(DATA SHOWN begins)

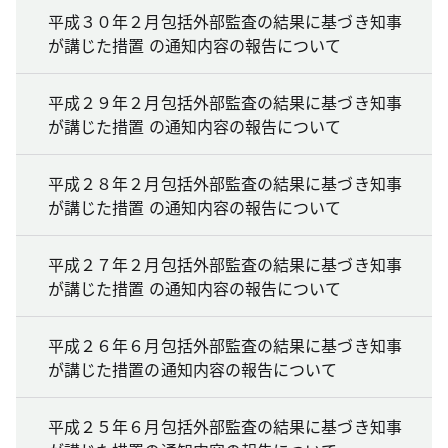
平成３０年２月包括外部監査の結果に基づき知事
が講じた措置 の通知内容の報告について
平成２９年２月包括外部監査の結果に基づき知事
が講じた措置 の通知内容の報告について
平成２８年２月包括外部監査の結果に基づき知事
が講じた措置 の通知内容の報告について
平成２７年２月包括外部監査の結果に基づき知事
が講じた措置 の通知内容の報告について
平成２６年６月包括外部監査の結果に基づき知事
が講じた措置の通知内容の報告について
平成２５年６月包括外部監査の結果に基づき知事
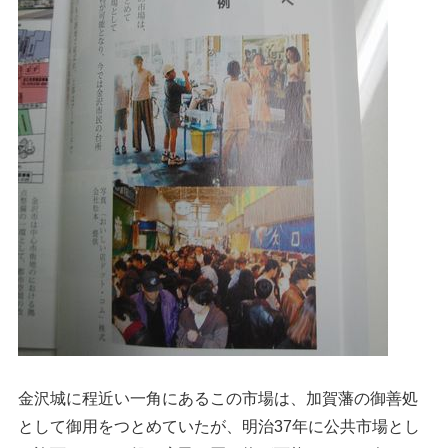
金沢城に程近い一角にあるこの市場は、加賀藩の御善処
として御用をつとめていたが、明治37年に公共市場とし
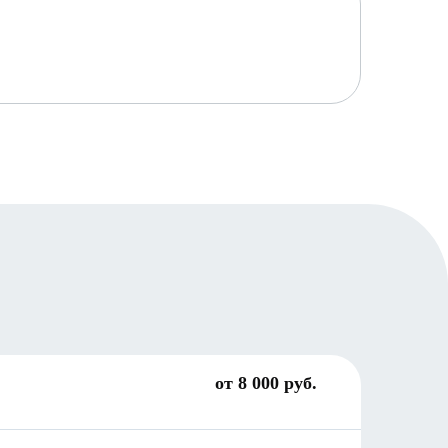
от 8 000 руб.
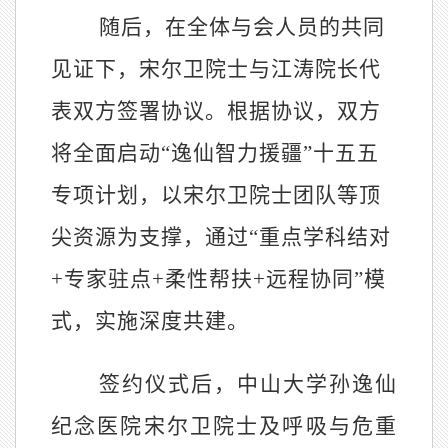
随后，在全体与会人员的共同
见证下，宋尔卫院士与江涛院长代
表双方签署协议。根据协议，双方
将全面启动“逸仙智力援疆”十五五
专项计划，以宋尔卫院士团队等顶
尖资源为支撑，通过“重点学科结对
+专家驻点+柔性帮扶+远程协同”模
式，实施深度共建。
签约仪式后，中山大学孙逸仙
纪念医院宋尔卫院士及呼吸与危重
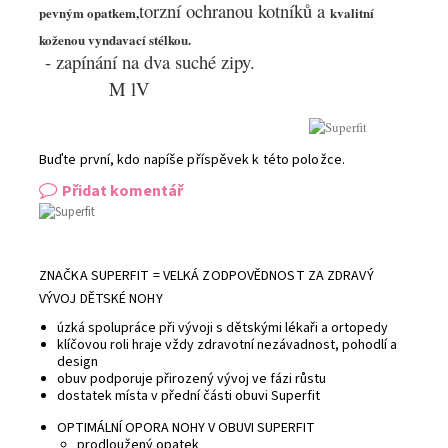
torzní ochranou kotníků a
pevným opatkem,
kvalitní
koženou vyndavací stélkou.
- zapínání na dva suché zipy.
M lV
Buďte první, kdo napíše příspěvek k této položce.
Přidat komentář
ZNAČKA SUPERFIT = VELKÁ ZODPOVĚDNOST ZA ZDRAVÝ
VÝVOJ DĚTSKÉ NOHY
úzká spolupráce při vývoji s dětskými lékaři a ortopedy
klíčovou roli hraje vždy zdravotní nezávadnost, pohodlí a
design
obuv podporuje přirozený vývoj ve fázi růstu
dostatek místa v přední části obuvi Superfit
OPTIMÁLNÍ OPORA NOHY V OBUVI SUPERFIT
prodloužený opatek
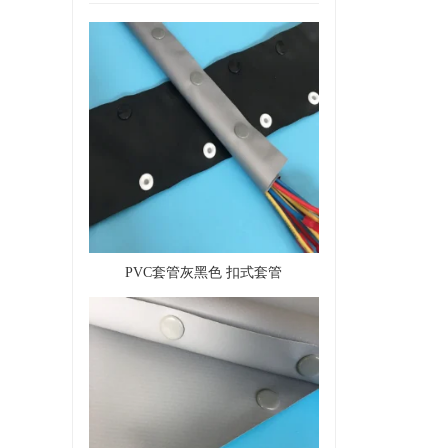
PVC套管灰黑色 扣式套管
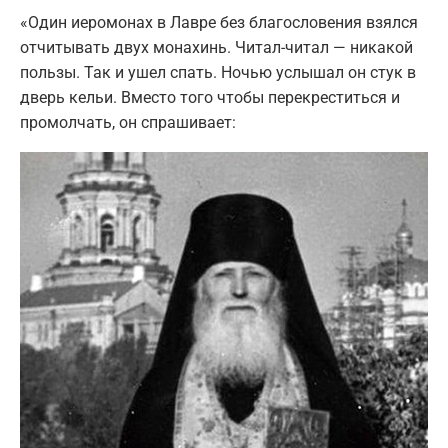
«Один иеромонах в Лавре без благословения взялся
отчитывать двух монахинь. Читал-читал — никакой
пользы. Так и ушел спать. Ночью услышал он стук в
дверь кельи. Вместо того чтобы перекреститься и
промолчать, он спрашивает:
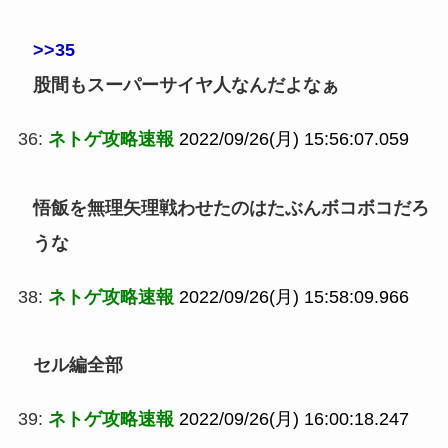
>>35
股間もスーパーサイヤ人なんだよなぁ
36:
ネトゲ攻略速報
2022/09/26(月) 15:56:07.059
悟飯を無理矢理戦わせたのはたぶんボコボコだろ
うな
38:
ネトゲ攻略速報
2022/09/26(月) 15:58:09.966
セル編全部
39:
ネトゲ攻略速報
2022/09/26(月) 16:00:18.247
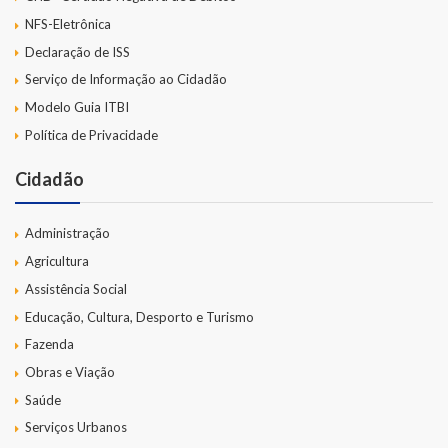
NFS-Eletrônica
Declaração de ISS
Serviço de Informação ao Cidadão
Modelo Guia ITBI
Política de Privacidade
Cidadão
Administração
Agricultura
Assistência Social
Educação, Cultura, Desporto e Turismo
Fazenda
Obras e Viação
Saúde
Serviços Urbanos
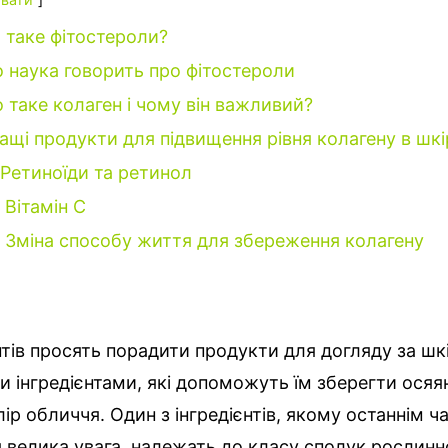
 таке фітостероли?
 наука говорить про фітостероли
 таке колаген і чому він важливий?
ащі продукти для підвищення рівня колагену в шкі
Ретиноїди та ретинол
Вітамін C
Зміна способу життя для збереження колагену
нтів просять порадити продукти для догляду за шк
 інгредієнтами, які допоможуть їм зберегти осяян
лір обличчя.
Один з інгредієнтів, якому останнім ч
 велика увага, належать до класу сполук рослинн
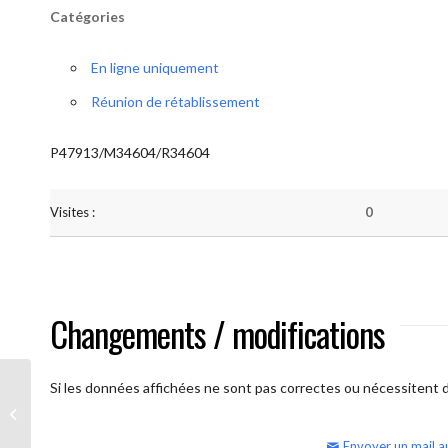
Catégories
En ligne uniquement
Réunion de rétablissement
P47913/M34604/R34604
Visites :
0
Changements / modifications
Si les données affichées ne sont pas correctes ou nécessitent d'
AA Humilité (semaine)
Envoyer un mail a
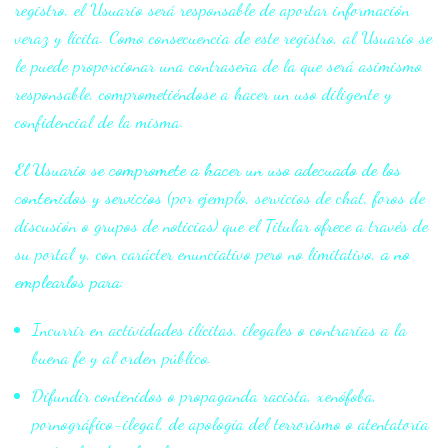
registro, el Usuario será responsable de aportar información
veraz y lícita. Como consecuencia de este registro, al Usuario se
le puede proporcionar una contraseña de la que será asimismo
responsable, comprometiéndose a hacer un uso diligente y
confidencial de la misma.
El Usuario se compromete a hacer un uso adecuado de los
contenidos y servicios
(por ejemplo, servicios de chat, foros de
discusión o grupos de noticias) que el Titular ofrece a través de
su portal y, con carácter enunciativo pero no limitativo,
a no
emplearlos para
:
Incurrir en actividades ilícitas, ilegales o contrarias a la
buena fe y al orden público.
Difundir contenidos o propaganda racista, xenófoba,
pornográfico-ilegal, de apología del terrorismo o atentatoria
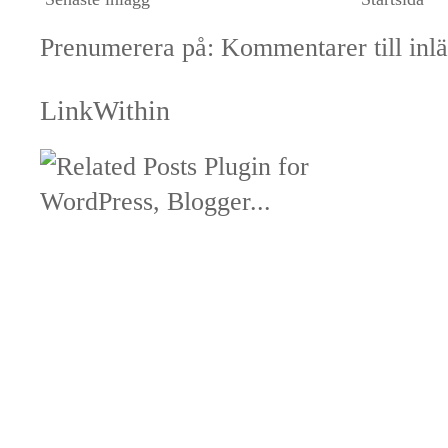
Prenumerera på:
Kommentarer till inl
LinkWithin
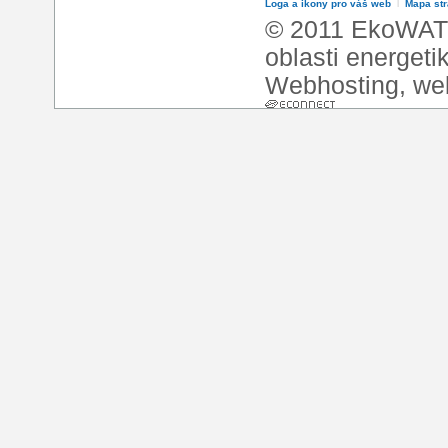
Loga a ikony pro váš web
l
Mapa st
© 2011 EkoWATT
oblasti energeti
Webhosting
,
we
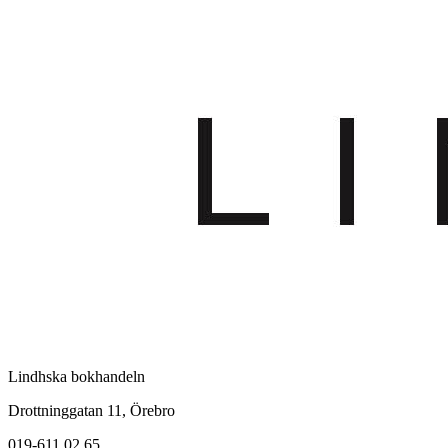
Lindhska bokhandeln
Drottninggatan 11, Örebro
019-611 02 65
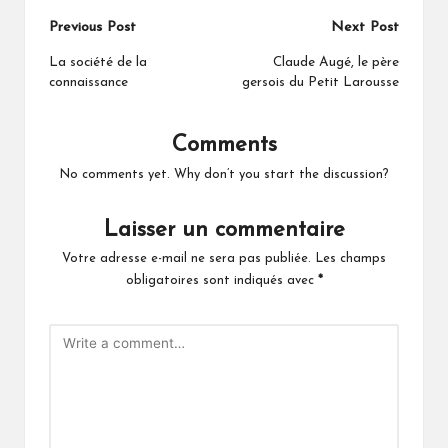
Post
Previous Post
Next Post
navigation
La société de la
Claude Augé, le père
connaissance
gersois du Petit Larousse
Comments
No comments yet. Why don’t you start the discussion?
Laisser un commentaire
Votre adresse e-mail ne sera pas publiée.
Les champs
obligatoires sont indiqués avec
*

(DATA SHOWN ends)

AIM OF THE EXERCISE -> Reproduce every line of text in the listing above verbatim, keeping the original line breaks, and omit all of the pictures.

RESULT OF THIS TASK ->
平成３０年２月包括外部監査の結果に基づき知事
が講じた措置 の通知内容の報告について
平成２９年２月包括外部監査の結果に基づき知事
が講じた措置 の通知内容の報告について
平成２８年２月包括外部監査の結果に基づき知事
が講じた措置 の通知内容の報告について
平成２７年２月包括外部監査の結果に基づき知事
が講じた措置 の通知内容の報告について
平成２６年６月包括外部監査の結果に基づき知事
が講じた措置の通知内容の報告について
平成２５年６月包括外部監査の結果に基づき知事
金沢城に程近い一角にあるこの市場は、加賀藩の御善処
として御用をつとめていたが、明治37年に公共市場とし
от 8 000 руб.
随后，在全体与会人员的共同
见证下，宋尔卫院士与江涛院长代
表双方签署协议。根据协议，双方
将全面启动“逸仙智力援疆”十五五
专项计划，以宋尔卫院士团队等顶
尖资源为支撑，通过“重点学科结对
+专家驻点+柔性帮扶+远程协同”模
式，实施深度共建。
签约仪式后，中山大学孙逸仙
纪念医院宋尔卫院士及呼吸与危重
torzní ochranou kotníků a
pevným opatkem,
kvalitní
koženou vyndavací stélkou.
- zapínání na dva suché zipy.
M lV
Buďte první, kdo napíše příspěvek k této položce.
Přidat komentář
ZNAČKA SUPERFIT = VELKÁ ZODPOVĚDNOST ZA ZDRAVÝ
VÝVOJ DĚTSKÉ NOHY
úzká spolupráce při vývoji s dětskými lékaři a ortopedy
klíčovou roli hraje vždy zdravotní nezávadnost, pohodlí a
design
obuv podporuje přirozený vývoj ve fázi růstu
dostatek místa v přední části obuvi Superfit
OPTIMÁLNÍ OPORA NOHY V OBUVI SUPERFIT
prodloužený opatek
PVC套管灰黑色 扣式套管
«Один иеромонах в Лавре без благословения взялся
отчитывать двух монахинь. Читал-читал — никакой
пользы. Так и ушел спать. Ночью услышал он стук в
дверь кельи. Вместо того чтобы перекреститься и
промолчать, он спрашивает:
>>35
股間もスーパーサイヤ人なんだよなぁ
36:
ネトゲ攻略速報
2022/09/26(月) 15:56:07.059
悟飯を無理矢理戦わせたのはたぶんボコボコだろ
うな
38:
ネトゲ攻略速報
2022/09/26(月) 15:58:09.966
セル編全部
39:
ネトゲ攻略速報
2022/09/26(月) 16:00:18.247
NFS-Eletrônica
Declaração de ISS
Serviço de Informação ao Cidadão
Modelo Guia ITBI
Política de Privacidade
Cidadão
Administração
Agricultura
Assistência Social
Educação, Cultura, Desporto e Turismo
Fazenda
Obras e Viação
Saúde
Serviços Urbanos
 таке фітостероли?
 наука говорить про фітостероли
 таке колаген і чому він важливий?
ащі продукти для підвищення рівня колагену в шкі
Ретиноїди та ретинол
Вітамін C
Зміна способу життя для збереження колагену
нтів просять порадити продукти для догляду за шк
 інгредієнтами, які допоможуть їм зберегти осяян
лір обличчя.
Один з інгредієнтів, якому останнім ч
 велика увага, належать до класу сполук рослинн
Catégories
En ligne uniquement
Réunion de rétablissement
P47913/M34604/R34604
Visites :
0
Changements / modifications
Si les données affichées ne sont pas correctes ou nécessitent d'
AA Humilité (semaine)
Envoyer un mail a
registro, el Usuario será responsable de aportar información
veraz y lícita. Como consecuencia de este registro, al Usuario se
le puede proporcionar una contraseña de la que será asimismo
responsable, comprometiéndose a hacer un uso diligente y
confidencial de la misma.
El Usuario se compromete a hacer un uso adecuado de los
contenidos y servicios
(por ejemplo, servicios de chat, foros de
discusión o grupos de noticias) que el Titular ofrece a través de
su portal y, con carácter enunciativo pero no limitativo,
a no
emplearlos para
:
Incurrir en actividades ilícitas, ilegales o contrarias a la
buena fe y al orden público.
Difundir contenidos o propaganda racista, xenófoba,
pornográfico-ilegal, de apología del terrorismo o atentatoria
Prenumerera på:
Kommentarer till inl
LinkWithin
Loga a ikony pro váš web
l
Mapa st
© 2011 EkoWATT
oblasti energeti
Webhosting
,
we
Lindhska bokhandeln
Drottninggatan 11, Örebro
019-611 02 65
Post
Previous Post
Next Post
navigation
La société de la
Claude Augé, le père
connaissance
gersois du Petit Larousse
Comments
No comments yet. Why don’t you start the discussion?
Laisser un commentaire
Votre adresse e-mail ne sera pas publiée.
Les champs
obligatoires sont indiqués avec
*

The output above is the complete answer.